Vegetable-based fats


  • Margarine was first introduced to the marketplace loaded with trans fats, which were created through hydrogenation, the process used to solidify liquid vegetable oil into a spread.

  • Manufacturers now produce non-hydrogenated margarine, which contains no trans fat. It’s also softer than the original margarine.

  • Instead of hydrogenating the liquid vegetable oil, manufacturers now add a tiny amount of modified palm and palm kernel oil to enhance the spreadability.

  • When buying margarine, look at the nutrition table and ingredients list. Look for one with 2 grams or less of saturated fat and trans fat combined, and avoid any with the term “hydrogenated” in the ingredients list.
  • Nutritionists are still wary of margarine. Some say it’s an industrial product (i.e. not natural) made from cheap oils that are high in Omega 6 fats, known to cause high cholesterol and high blood pressure.

    • Note: some margarine brands have very good market campaigns and are even partnering with health foundations, however our nutrition expert still feels that margarine overall is not a healthy choice.


  • Shortening is sold as a solid and generally refers to vegetable-based product rather than animal-based. 

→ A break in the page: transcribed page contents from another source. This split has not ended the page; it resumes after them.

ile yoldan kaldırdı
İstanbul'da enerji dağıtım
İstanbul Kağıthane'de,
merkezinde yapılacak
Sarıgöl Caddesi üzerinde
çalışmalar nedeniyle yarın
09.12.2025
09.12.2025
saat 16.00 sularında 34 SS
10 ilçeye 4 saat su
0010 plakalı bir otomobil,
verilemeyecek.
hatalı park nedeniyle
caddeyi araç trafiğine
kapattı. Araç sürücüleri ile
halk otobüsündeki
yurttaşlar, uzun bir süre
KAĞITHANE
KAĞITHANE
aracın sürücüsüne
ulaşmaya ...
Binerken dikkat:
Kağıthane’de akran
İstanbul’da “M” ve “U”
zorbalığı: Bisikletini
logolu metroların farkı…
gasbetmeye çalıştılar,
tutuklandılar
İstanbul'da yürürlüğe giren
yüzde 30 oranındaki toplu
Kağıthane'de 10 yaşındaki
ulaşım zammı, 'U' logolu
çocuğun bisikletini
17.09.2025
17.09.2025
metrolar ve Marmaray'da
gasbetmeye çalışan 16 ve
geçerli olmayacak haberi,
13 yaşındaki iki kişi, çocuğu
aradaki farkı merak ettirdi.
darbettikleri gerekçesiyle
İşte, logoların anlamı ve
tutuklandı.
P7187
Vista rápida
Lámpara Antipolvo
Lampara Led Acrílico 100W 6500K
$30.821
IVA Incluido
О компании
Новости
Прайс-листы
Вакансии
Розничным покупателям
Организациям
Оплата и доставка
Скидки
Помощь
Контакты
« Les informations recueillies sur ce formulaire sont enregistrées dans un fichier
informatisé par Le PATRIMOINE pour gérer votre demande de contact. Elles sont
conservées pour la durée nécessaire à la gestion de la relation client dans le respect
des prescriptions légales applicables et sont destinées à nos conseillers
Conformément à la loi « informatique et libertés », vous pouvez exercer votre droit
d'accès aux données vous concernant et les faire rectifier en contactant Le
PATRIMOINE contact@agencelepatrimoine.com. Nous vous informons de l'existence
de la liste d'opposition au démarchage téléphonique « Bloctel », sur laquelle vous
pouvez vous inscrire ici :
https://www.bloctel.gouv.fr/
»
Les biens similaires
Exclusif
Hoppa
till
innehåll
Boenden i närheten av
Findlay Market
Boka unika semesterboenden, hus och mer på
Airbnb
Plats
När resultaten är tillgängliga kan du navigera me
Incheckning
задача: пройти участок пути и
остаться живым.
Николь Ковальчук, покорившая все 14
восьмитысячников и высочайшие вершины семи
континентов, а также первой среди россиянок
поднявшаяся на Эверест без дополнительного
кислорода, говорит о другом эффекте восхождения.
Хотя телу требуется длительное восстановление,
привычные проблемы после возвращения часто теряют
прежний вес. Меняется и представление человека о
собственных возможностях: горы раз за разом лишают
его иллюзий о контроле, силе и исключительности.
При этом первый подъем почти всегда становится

  • Vegetable-based shortening is lower in saturated fats than butter and adds a light, fluffy texture to baked goods like pie crusts and cake.

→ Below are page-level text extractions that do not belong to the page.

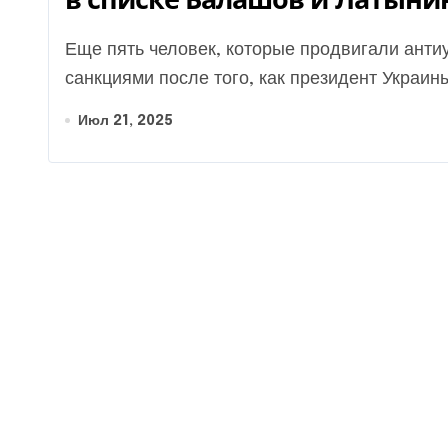
Еще пять человек, которые продвигали антиукраинские нарративы, оказались под
санкциями после того, как президент Украины.
Июл 21, 2025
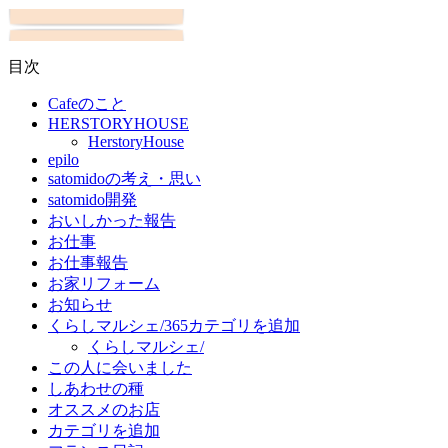
目次
Cafeのこと
HERSTORYHOUSE
HerstoryHouse
epilo
satomidoの考え・思い
satomido開発
おいしかった報告
お仕事
お仕事報告
お家リフォーム
お知らせ
くらしマルシェ/365カテゴリを追加
くらしマルシェ/
この人に会いました
しあわせの種
オススメのお店
カテゴリを追加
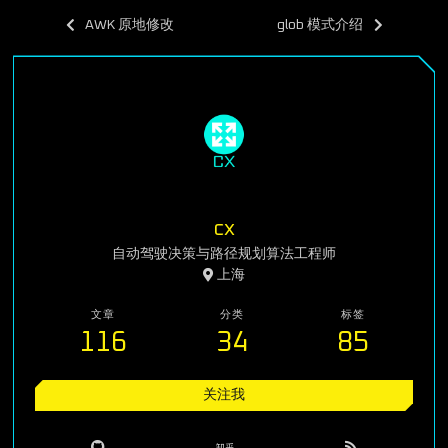
AWK 原地修改
glob 模式介绍
cx
自动驾驶决策与路径规划算法工程师
上海
文章
分类
标签
116
34
85
关注我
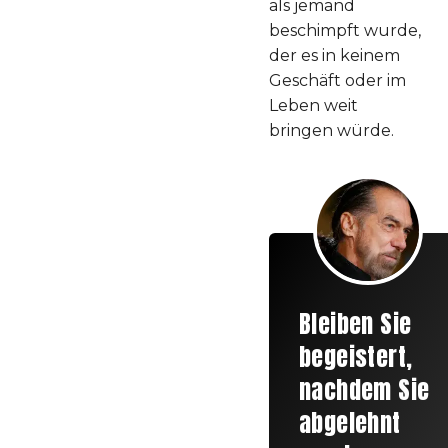
als jemand
beschimpft wurde,
der es in keinem
Geschäft oder im
Leben weit
bringen würde.
Bleiben Sie
begeistert,
nachdem Sie
abgelehnt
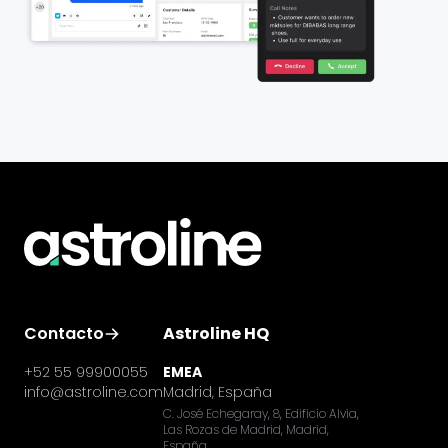
Contacto
Astroline HQ
+52 55 99900055
EMEA
info@astroline.com
Madrid, España
C. José Echegaray, 8, Edificio Alvia,
Las Rozas de Madrid, Madrid,
España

  • It has a high smoke point and won’t burned if used for sauteing.

  • Shortening can be refrigerated or frozen, but should be at room temperature before using.

  • Keep it in a cool spot in a tightly-sealed container. Unopened it will keep for up to two years. Opened, it should be used within a year.

  • Our nutritionist feels this is a similar product to margarine and should be used with caution.